ESV: And Isaac prayed to the Lord for his wife, because she was barren. And the Lord granted his prayer, and Rebekah his wife conceived.
NIV: Isaac prayed to the Lord on behalf of his wife, because she was childless. The Lord answered his prayer, and his wife Rebekah became pregnant.
NASB: Isaac prayed to the Lord on behalf of his wife, because she was unable to have children; and the Lord answered him, and his wife Rebekah conceived.
CSB: Isaac prayed to the Lord on behalf of his wife because she was childless. The Lord was receptive to his prayer, and his wife Rebekah conceived.
NLT: Isaac pleaded with the Lord on behalf of his wife, because she was unable to have children. The Lord answered Isaac’s prayer, and Rebekah became pregnant with twins.

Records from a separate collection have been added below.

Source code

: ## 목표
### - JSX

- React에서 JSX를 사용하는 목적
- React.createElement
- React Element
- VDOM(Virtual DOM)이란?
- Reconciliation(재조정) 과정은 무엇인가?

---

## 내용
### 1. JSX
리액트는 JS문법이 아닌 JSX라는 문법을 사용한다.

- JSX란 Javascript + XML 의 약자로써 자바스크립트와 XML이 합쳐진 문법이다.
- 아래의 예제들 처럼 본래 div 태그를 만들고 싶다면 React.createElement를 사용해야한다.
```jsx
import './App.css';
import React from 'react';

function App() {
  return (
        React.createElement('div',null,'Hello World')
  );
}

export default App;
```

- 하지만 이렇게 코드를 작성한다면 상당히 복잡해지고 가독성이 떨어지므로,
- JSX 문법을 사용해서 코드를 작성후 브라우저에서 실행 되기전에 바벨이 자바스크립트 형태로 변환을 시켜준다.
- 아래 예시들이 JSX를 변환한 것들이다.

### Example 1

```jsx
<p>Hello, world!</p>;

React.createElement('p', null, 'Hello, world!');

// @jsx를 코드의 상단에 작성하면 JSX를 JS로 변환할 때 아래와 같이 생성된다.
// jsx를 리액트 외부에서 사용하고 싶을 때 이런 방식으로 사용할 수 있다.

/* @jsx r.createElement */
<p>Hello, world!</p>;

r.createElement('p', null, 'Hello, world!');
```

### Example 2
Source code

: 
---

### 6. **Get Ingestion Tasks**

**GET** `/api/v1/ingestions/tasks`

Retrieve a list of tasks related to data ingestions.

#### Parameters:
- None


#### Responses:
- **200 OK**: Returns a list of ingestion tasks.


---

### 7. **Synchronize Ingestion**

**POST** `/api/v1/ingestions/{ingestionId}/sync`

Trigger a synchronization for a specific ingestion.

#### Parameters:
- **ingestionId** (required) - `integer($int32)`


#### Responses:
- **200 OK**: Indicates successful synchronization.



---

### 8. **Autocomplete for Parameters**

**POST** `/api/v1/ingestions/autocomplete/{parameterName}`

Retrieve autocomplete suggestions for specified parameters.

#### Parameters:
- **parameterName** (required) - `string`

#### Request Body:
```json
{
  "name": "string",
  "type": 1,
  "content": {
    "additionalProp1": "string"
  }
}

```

KJV: And Isaac entreated the Lord for his wife, because she was barren: and the Lord was entreated of him, and Rebekah his wife conceived.
NKJV: Now Isaac pleaded with the Lord for his wife, because she was barren; and the Lord granted his plea, and Rebekah his wife conceived.
Verse Commentary:
Once again, both barrenness and God's intervention play a role in the birth of the next generation in the line of God's people. Rebekah remained barren for a time, unable to have children. Isaac's mother, Sarah, remained childless until she was 90 (Genesis 17:17; 21:1–2). We're not told how much time passed between Isaac's prayer and Rebekah's pregnancy, but we do learn that Isaac was 60 when his sons are eventually born. That means the couple remained childless for 20 years.

The important thing to note is that Isaac took action. Prayer is action. He prayed to the Lord for his wife. God responded to Isaac's prayer. God had promised that multitudes would come from Abraham, but each birth in the line of God's chosen people thus far seems to have required special intervention from God Himself to take place. God's people understood that their children were gifts from Him.
Verse Context:
Genesis 25:19–28 describes the birth of Isaac and Rebekah's twin boys. After marrying when Isaac is 40, Rebekah does not become pregnant for 20 years, and only in response to Isaac's prayer to the Lord. Her pregnancy is so difficult that she approaches the Lord to ask why. His response is a prophecy about the divided nations that will come from her. That makes more sense when two children are born, one red and hairy, the other grabbing his brother's heel. The first is named Esau, who becomes a hunter loved by his father. The second is Jacob, a quiet, stay-at-home man favored by his mother.
Chapter Summary:
Genesis 25 is packed with information. Abraham marries another wife, most likely before Sarah died, and has six sons with her. Abraham dies at the age of 175 and is buried by both Isaac and Ishmael at the family-owned cave where Sarah was buried. Ishmael's 12 sons are listed, along with the region their tribes settled in, to the east of what would later become Israel. And, finally, God grants Isaac's prayer for Rebekah to become pregnant by giving the couple twins: the feuding Jacob and Esau.
Chapter Context:
The previous chapter tells the story of how Abraham's servant found a wife for Isaac from among Abraham's people. This chapter rushes to fill in the details of the end of Abraham's life before beginning the story of Isaac's years as patriarch. Abraham marries another woman and has six sons with her, eventually sending them all away from Isaac. Abraham dies and is buried with Sarah. Ishmael's 12 sons are listed, and then his death is recorded, as well. Finally, Isaac's twin boys are born in response to his prayer to the Lord.
Book Summary:
The book of Genesis establishes fundamental truths about God. Among these are His role as the Creator, His holiness, His hatred of sin, His love for mankind, and His willingness to provide for our redemption. We learn not only where mankind has come from, but why the world is in its present form. The book also presents the establishment of Israel, God's chosen people. Many of the principles given in other parts of Scripture depend on the basic ideas presented here in the book of Genesis. Within the framework of the Bible, Genesis explains the bare-bones history of the universe leading up to the captivity of Israel in Egypt, setting the stage for the book of Exodus.